### [Stored rows]
━━━━━━━━━━━━━━━━
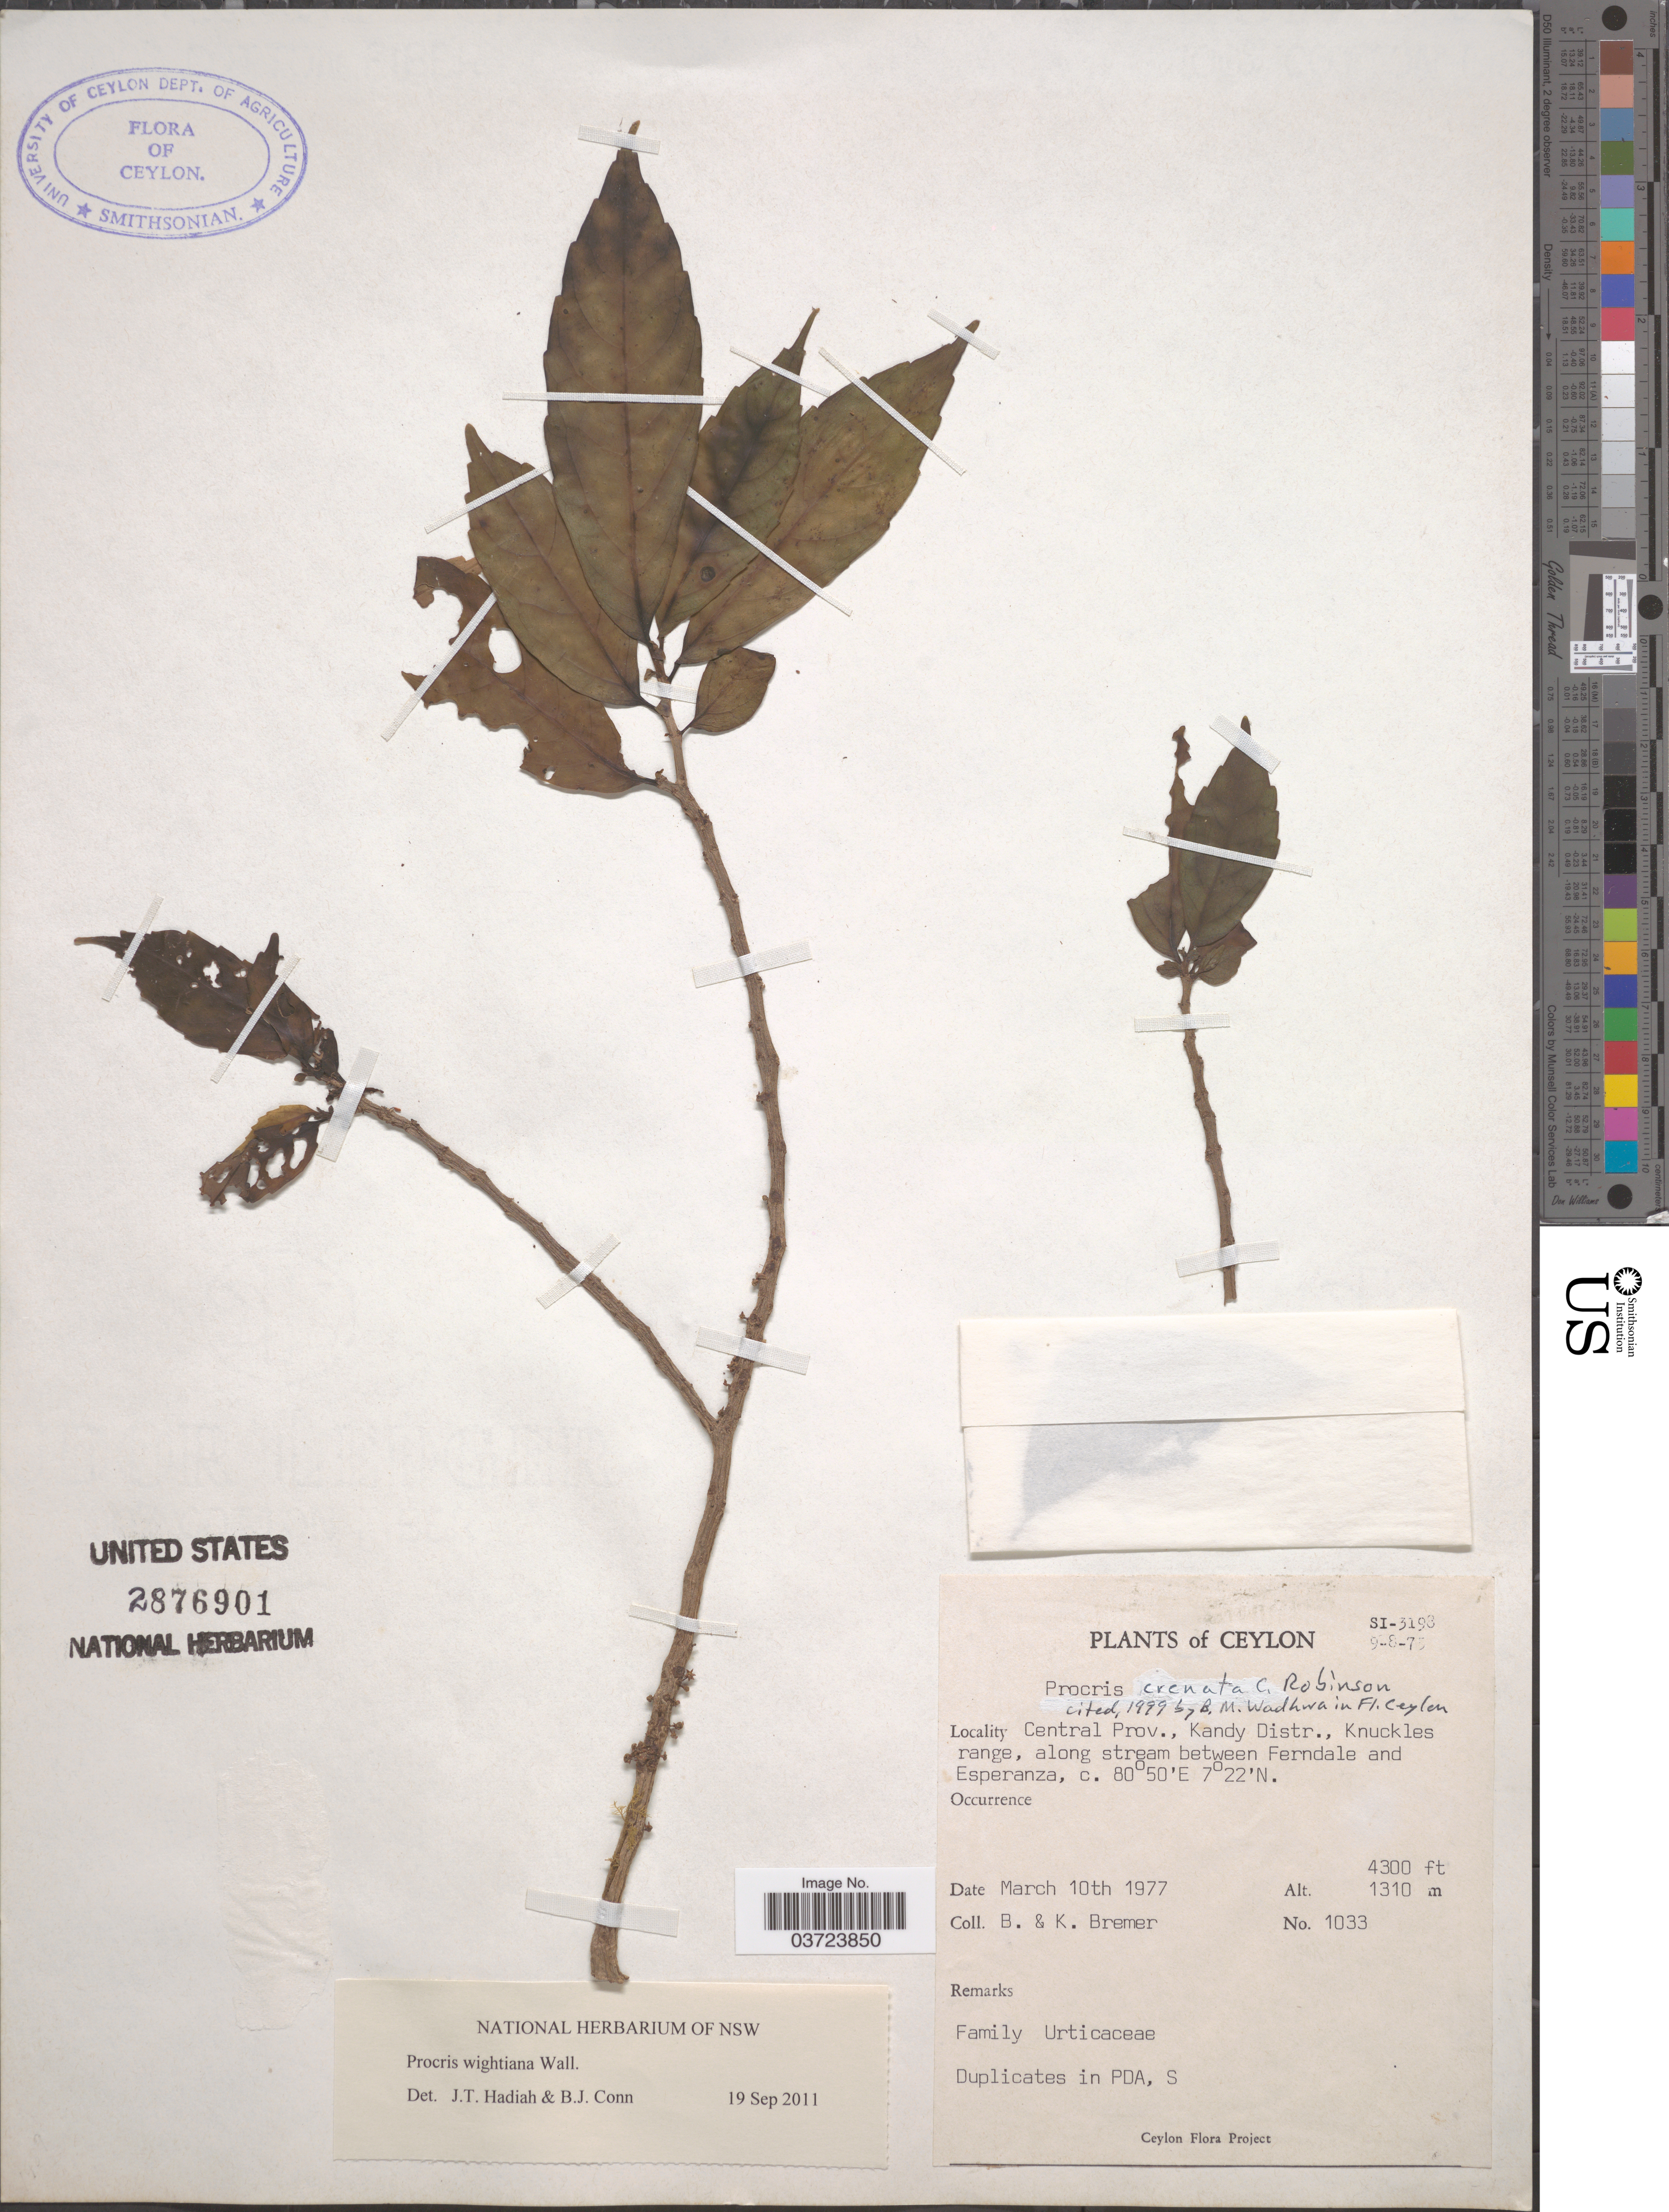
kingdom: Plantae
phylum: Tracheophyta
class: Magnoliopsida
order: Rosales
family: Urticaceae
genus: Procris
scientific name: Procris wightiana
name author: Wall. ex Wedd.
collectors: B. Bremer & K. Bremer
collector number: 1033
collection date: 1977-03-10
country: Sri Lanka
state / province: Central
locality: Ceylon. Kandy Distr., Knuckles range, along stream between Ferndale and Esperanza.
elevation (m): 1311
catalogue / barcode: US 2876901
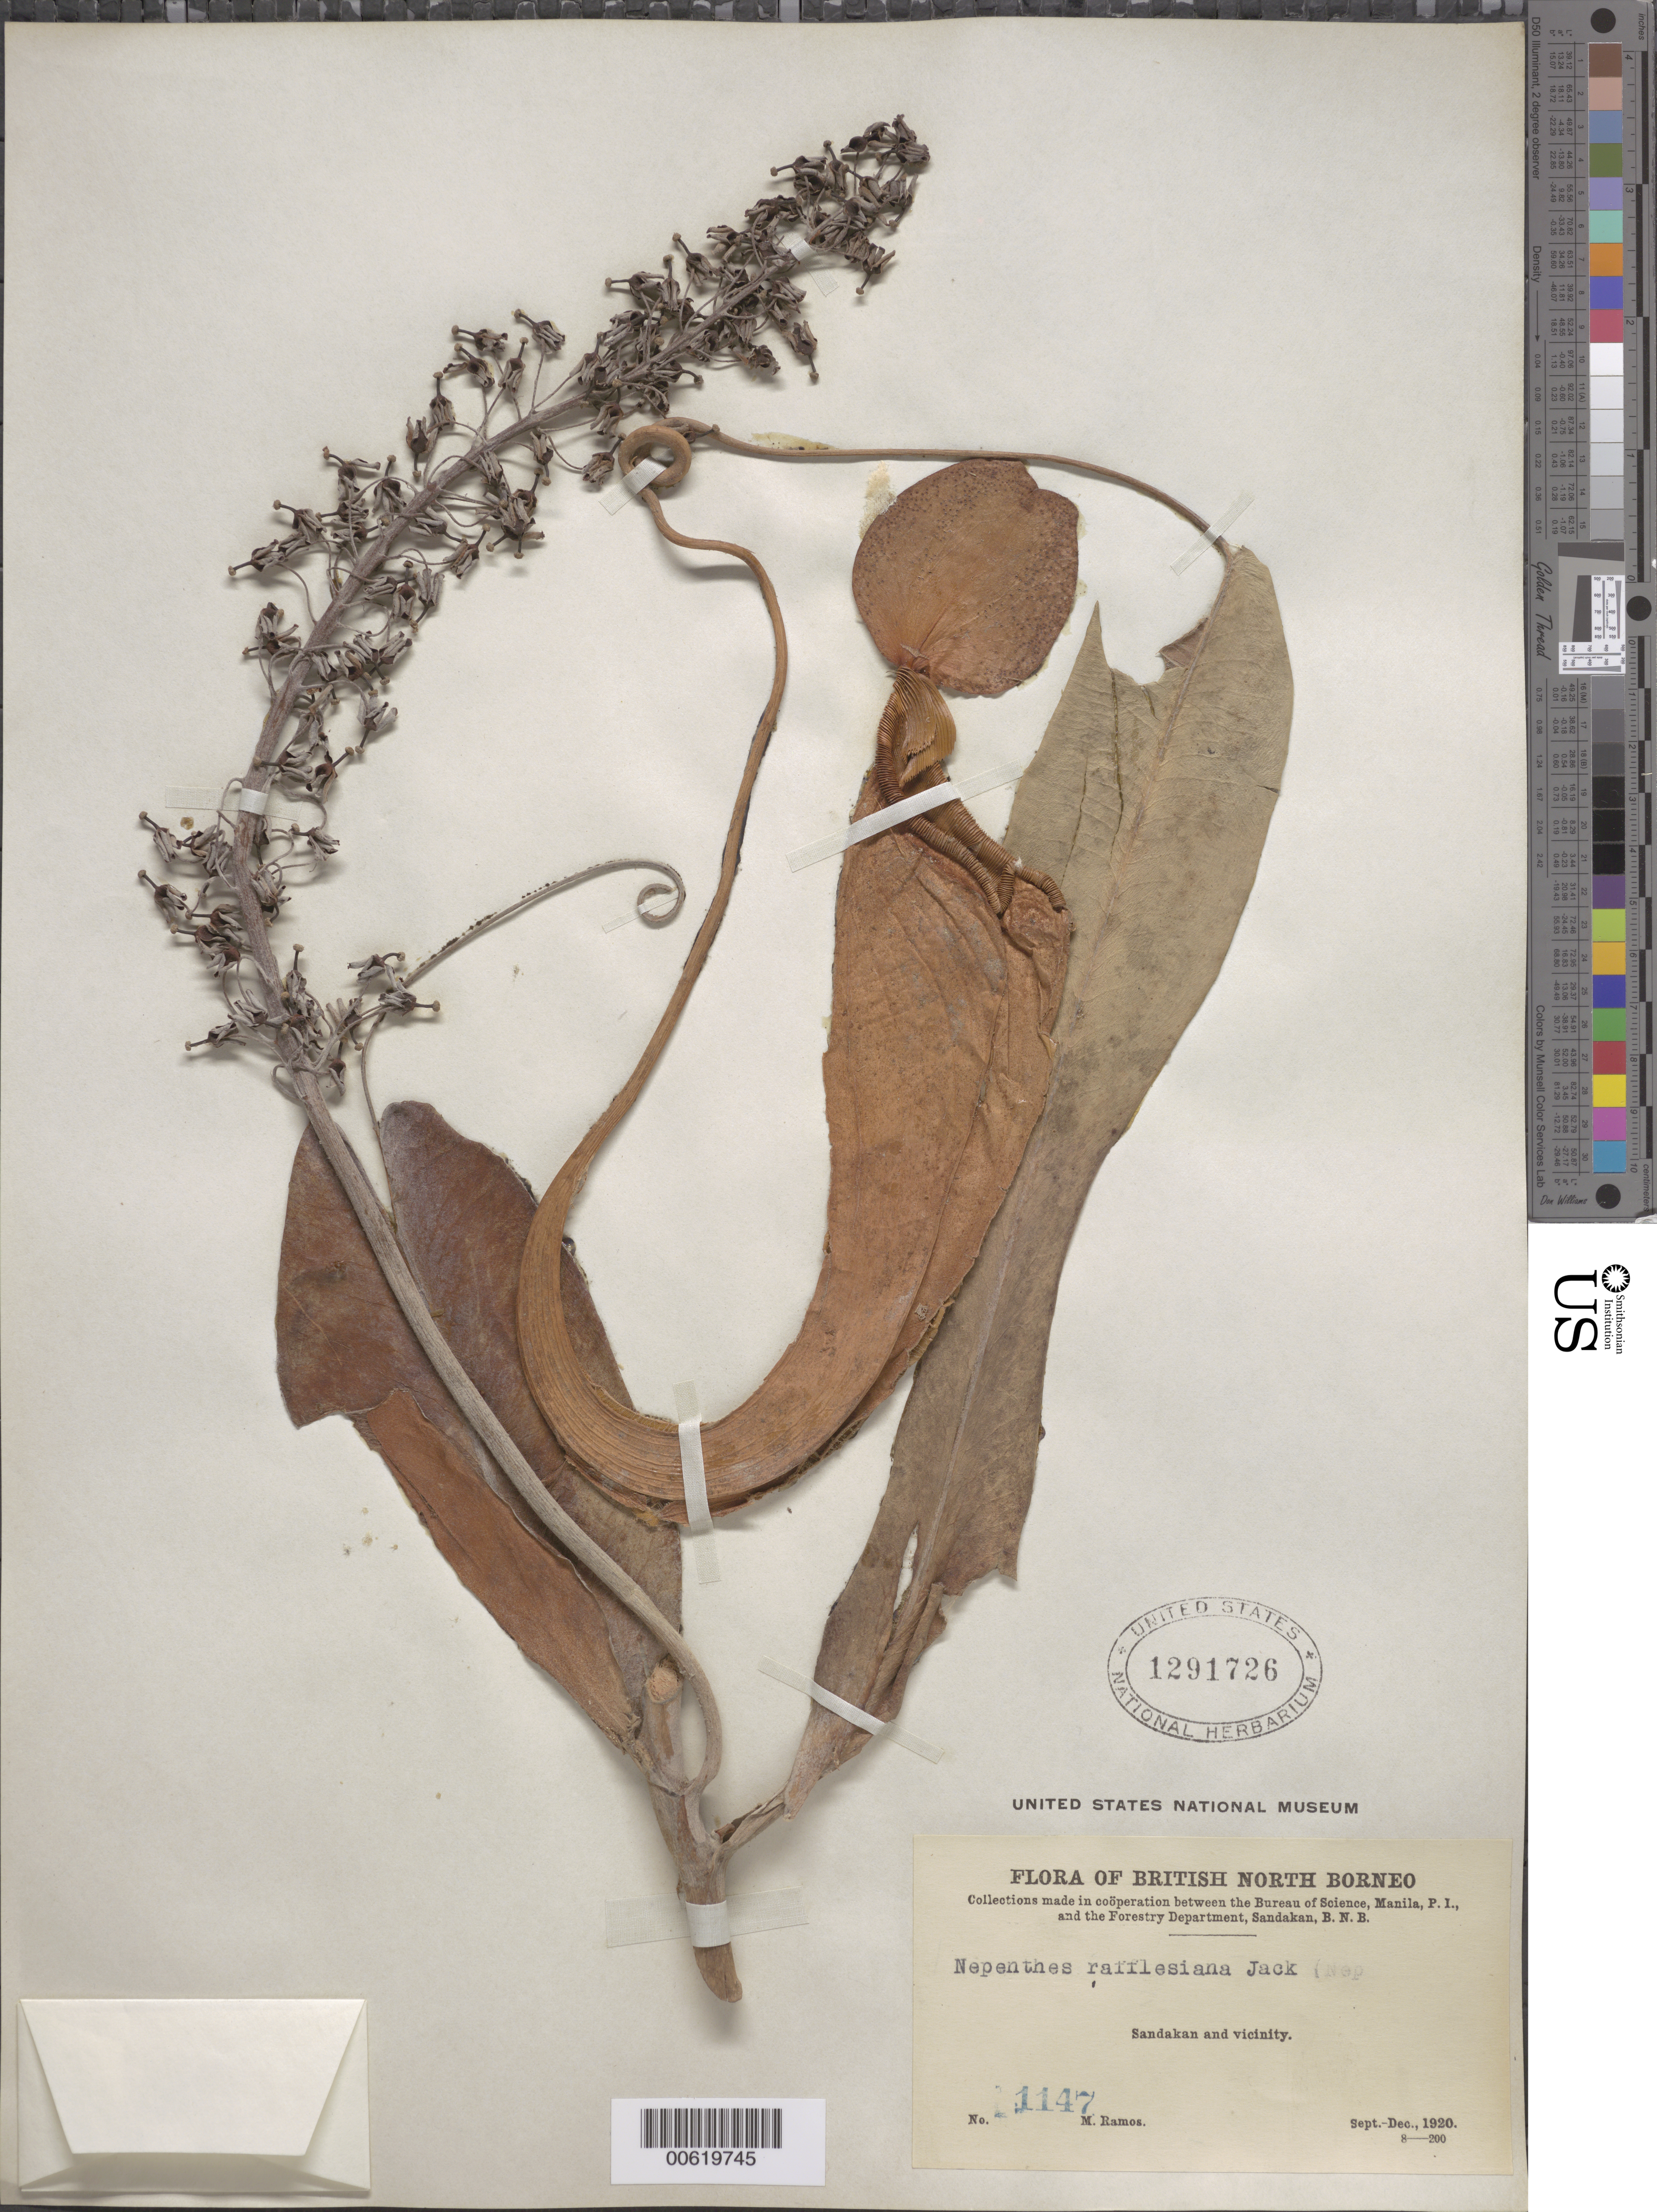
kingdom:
━━━━━━━━━━━━━━━━
### [Written request]
Copy the lines from the one containing "country: Sri Lanka" through the final line, leaving out the pictures.

### [Solution to this task]
country: Sri Lanka
state / province: Central
locality: Ceylon. Kandy Distr., Knuckles range, along stream between Ferndale and Esperanza.
elevation (m): 1311
catalogue / barcode: US 2876901
kingdom:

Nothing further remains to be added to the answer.